Montserrat Martínez: «Vivencia del diaconado como esposa de diácono II»

Vivencias en el acompañamiento del diaconado de mi esposo, en las distintas etapas de las edades de los hijos

Llegó el momento de la primera ordenación en el Estado español, el 8 de noviembre de 1980. Pocos meses después, el Cardenal Jubany ordenó a mi esposo, en nuestra Parroquia. Estuvimos acompañados por nuestras familias, por sacerdotes de la diócesis, por muchos miembros de la comunidad parroquial, por compañeros de nuestros trabajos. Yo miraba a Aurelio, estirado en el suelo, y miraba a nuestros pequeños, con sus vestidos de fiesta, y pensaba: “¡La que me espera!”. Después, al recibir la comunión de sus manos, di gracias a Dios por el don que él recibía, no para él sino para los demás, y sentí que nuestro compromiso de amor mutuo, de amor a Cristo y a la Iglesia, crecía; pedí al Señor que me hiciera fuerte, y a la vez, humilde y confiada.

Ciertamente, en esta primera etapa de acompañamiento y apoyo del diaconado de mi esposo, con los hijos pequeños, pasé muchos momentos de cansancio por el trabajo intenso, fuera y dentro de casa, de cierto desánimo y soledad; pero también hubo un aumento de oración juntos, de diálogo y esperanza. Los niños veían con naturalidad y un cierto orgullo las tareas diaconales de su padre, verle cerca del altar en las celebraciones litúrgicas, acompañando al párroco o al obispo, revestido con el alba y la estola, en ocasiones con la dalmática; las tareas diaconales exigían muchos momentos de ausencia de su padre, pero también esto lo fueron viviendo y aceptando sin problema, asumiendo que esta dedicación a la Iglesia era fruto de su vocación y nos veían a su padre y a mí, felices.

Los hijos iban creciendo; llegados a la adolescencia, su sentido crítico iba desarrollándose y cada vez más comparaban su situación personal y familiar con la de sus compañeros y amigos. Es sabido que los adolescentes sufren a menudo la presión de grupo; lo que los compañeros y amigos piensan y dicen es mil veces más importante que lo que piensan y dicen sus padres o maestros. En una sociedad cada vez más secularizada, el sentimiento religioso de los compañeros de nuestros hijos, muchas veces inexistente, influyó en su fe todavía poco madura y en la práctica religiosa que les habíamos inculcado. En ocasiones, la hija menor accedía a participar en alguna celebración religiosa, después de un largo diálogo; especialmente, si se trataba de una celebración en el colegio religioso en el que los cuatro estudiaban, tenía mucha reticencia en asistir y, si finalmente lo hacía, decía a su padre: “No hagas de diácono, porque ¿qué van a decir mis amigas?”.

En esta etapa me asaltaban muchos interrogantes; algunos estaban relacionados con la necesidad que tienen los adolescentes de tener modelos seguros, coherentes: ¿Les habíamos dado un testimonio claro y firme?, ¿Habíamos dialogado bastante con ellos?
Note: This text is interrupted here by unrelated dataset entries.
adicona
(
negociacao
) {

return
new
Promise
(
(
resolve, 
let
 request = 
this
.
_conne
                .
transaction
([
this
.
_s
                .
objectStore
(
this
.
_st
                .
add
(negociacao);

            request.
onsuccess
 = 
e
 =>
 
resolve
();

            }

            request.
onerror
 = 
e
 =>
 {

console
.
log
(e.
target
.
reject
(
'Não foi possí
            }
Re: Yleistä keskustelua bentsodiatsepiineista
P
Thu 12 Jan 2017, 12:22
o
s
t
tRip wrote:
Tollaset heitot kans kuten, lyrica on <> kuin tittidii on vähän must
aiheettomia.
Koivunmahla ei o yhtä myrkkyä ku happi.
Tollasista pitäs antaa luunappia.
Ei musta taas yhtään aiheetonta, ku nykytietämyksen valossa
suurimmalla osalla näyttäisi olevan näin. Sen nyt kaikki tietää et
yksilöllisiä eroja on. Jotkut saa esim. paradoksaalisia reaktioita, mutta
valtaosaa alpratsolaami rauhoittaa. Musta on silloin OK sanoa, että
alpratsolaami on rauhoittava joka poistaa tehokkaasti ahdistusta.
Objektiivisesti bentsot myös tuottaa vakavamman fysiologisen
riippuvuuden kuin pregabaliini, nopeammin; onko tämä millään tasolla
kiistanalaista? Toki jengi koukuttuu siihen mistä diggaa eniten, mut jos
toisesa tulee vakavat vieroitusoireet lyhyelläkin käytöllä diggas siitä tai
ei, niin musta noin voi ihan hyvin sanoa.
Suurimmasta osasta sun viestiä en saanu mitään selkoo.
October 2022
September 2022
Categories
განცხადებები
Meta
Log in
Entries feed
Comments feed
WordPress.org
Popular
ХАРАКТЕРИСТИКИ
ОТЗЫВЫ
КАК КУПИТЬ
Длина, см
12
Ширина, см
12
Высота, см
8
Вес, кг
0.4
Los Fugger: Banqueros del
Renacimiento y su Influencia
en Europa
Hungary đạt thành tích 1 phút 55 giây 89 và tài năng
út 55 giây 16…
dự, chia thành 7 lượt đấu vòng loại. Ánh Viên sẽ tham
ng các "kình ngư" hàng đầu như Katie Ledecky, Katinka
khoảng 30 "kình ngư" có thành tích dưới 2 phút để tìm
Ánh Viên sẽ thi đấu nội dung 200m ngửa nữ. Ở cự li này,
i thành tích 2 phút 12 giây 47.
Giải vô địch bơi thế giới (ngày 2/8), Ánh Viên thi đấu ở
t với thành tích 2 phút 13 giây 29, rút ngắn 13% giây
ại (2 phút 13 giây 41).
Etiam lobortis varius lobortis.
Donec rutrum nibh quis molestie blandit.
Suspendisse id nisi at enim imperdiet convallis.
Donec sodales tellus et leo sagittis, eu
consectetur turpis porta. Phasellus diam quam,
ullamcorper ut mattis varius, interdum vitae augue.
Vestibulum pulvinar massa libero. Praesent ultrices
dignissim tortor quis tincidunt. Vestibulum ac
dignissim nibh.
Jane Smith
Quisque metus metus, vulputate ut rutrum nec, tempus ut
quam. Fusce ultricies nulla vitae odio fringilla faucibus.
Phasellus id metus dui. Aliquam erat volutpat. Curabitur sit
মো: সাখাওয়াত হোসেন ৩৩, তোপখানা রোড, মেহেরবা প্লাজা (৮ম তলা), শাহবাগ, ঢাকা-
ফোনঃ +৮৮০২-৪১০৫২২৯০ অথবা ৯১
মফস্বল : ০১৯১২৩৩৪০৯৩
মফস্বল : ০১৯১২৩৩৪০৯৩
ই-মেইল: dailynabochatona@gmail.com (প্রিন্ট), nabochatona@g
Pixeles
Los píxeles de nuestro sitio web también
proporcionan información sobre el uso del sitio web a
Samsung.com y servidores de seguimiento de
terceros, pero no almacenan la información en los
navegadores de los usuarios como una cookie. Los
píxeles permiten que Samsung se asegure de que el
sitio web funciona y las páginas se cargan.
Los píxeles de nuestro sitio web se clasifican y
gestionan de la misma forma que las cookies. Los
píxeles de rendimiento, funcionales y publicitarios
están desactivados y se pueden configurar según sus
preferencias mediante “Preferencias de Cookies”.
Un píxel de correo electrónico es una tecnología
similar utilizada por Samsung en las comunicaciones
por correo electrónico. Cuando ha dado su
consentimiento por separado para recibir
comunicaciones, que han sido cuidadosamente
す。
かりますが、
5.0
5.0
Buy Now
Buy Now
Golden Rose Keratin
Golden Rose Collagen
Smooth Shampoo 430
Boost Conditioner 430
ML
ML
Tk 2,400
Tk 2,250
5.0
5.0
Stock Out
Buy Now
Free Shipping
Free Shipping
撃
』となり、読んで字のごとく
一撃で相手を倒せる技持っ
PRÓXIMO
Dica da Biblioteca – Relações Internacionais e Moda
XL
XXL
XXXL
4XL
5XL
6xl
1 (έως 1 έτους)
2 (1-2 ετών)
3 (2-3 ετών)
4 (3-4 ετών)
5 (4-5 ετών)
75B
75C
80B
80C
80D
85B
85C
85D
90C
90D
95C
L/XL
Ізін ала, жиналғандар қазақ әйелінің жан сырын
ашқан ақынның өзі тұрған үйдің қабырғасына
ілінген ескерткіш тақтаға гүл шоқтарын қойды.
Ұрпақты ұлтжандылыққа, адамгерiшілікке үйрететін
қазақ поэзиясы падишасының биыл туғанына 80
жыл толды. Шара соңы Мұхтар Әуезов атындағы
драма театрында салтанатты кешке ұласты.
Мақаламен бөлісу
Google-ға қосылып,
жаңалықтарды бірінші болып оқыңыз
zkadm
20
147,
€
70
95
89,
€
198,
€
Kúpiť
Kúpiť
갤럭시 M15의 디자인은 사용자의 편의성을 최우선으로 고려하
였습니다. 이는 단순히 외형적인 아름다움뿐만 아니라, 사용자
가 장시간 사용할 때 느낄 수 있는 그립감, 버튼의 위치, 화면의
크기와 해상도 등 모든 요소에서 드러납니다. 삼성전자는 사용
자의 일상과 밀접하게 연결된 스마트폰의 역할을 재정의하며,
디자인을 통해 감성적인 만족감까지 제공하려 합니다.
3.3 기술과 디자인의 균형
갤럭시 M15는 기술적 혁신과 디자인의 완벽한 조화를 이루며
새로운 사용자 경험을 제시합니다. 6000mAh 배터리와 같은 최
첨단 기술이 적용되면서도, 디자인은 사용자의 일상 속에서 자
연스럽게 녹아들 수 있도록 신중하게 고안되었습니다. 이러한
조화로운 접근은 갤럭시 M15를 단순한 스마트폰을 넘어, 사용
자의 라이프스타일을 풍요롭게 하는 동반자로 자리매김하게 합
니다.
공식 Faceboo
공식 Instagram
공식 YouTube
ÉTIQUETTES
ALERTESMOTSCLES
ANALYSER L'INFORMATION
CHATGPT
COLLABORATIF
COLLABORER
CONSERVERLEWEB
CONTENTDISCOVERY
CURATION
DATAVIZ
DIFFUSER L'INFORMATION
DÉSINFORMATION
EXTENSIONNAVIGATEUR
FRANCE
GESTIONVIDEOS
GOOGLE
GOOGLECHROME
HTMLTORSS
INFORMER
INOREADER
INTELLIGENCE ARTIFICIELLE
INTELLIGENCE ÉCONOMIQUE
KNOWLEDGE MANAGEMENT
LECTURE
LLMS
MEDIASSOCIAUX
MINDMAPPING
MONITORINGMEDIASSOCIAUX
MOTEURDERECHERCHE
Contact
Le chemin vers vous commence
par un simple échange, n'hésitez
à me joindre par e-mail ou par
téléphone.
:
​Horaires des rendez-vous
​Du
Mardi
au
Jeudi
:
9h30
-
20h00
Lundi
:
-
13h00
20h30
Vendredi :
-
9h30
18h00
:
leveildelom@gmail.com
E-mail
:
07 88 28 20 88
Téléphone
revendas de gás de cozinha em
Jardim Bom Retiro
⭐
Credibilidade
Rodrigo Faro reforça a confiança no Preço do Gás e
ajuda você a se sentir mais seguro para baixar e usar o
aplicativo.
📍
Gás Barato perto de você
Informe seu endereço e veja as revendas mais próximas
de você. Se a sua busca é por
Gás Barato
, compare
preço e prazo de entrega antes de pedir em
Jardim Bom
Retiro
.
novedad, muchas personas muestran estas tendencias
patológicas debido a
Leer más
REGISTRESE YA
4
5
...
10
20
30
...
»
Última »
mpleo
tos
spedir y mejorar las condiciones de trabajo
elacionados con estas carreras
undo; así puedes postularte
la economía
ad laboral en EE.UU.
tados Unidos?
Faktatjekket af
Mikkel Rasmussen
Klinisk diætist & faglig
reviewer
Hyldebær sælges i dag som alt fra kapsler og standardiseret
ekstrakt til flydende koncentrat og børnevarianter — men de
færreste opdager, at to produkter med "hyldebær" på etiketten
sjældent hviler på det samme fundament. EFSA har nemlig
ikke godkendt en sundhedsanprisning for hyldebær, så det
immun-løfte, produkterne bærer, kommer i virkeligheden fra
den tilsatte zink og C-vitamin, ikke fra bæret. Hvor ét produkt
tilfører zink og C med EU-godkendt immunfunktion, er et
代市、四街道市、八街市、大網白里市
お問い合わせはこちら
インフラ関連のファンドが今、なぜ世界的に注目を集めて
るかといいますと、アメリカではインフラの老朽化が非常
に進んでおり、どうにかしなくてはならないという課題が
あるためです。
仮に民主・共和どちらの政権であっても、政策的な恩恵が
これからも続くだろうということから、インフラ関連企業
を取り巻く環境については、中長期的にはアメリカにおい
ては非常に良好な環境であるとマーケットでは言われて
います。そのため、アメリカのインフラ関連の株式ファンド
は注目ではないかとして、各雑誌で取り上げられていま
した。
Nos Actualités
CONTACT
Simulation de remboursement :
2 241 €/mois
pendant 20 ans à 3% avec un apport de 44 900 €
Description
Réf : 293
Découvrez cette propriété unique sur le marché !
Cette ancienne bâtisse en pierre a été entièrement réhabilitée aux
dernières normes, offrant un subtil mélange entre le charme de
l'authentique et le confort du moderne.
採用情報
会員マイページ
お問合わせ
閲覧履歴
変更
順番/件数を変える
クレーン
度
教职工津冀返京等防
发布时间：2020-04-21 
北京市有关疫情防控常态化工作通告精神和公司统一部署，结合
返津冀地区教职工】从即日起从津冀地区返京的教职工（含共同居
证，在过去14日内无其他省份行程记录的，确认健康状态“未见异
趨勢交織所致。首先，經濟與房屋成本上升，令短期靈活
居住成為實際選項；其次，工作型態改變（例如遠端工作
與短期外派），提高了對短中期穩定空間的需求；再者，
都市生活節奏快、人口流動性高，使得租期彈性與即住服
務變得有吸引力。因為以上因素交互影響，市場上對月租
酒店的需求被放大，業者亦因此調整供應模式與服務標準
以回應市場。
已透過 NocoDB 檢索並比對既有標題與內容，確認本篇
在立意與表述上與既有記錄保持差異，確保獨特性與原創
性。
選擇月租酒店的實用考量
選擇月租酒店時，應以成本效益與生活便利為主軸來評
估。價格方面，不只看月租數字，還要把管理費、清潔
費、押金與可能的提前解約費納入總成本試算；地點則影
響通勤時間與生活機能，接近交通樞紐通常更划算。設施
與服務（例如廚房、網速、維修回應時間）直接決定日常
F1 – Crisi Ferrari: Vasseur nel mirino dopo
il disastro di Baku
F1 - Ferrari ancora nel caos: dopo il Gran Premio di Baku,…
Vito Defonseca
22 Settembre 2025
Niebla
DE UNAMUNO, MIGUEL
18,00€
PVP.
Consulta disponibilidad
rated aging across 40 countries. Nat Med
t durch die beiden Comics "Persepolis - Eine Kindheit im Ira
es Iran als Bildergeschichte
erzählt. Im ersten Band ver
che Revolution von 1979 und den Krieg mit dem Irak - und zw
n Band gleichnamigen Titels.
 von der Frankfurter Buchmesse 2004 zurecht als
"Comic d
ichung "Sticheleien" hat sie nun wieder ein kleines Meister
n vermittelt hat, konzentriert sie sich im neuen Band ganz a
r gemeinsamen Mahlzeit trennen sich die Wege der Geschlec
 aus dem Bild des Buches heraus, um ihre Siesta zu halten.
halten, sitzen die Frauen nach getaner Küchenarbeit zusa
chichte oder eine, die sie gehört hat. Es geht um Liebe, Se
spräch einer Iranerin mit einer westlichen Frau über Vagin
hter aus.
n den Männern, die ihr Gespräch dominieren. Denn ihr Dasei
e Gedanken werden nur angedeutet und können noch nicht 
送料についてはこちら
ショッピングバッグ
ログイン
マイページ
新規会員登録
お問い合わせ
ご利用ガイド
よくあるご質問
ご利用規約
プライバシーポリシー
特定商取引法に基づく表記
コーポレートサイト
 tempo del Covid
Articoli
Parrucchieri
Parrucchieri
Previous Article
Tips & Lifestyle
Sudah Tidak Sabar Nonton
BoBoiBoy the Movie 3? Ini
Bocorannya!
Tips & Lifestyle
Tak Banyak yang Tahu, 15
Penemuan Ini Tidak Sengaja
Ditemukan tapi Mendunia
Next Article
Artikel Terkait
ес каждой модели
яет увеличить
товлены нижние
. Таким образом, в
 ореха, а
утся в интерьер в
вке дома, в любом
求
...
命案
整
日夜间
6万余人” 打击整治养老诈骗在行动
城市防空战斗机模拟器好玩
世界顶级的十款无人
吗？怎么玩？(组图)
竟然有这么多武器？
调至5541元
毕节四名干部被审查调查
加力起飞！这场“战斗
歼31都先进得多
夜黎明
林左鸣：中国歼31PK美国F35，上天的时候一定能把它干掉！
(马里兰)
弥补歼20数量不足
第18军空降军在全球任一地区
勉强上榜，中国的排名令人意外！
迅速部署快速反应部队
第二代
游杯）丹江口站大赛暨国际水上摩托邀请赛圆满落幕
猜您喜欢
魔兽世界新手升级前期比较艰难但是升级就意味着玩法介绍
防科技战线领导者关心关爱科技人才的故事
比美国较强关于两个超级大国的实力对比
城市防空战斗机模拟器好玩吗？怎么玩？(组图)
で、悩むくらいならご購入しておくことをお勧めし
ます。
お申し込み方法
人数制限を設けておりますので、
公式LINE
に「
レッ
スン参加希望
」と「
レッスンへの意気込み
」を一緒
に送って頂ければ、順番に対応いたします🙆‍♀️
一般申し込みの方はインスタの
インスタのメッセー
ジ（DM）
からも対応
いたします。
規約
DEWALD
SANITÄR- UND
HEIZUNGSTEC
Por otra parte, me preocupaba la gran dedicación que mi esposo concedía a su ministerio diaconal; siempre decimos que en la doble sacramentalidad específica que recibe el diácono casado, el matrimonio y la familia han de ocupar un lugar privilegiado, pues él contrae Matrimonio primero y después es ordenado diácono; una vida familiar fuerte y sólida enriquece la vida ministerial: ¿No descuidaba mi esposo su atención a los hijos por dedicar la mayor parte de su tiempo a las tareas diaconales?

Una vez más, mi oración fue pedir a Dios que guiara nuestros pasos, y a la Virgen Madre que nos ayudara a ser buenos padres; no perfectos, pues esto es imposible, sino generosos, abiertos al diálogo y a la crítica constructiva, dispuestos a perdonar y a pedir perdón.

Y así ha sido. Hoy podemos decir que la semilla ha dado buen fruto, porque confiamos en el sembrador y nosotros hemos procurado regarla con dificultades y gozos, con agradecimiento y alabanza al Señor. Nuestros hijos son adultos, han creado sus propias familias; no siempre entienden las actitudes de su padre, pero las aceptan y están contentos al ver que nosotros somos felices al intentar ser fieles al compromiso inicial y a la opción fundamental que ha marcado nuestras vidas.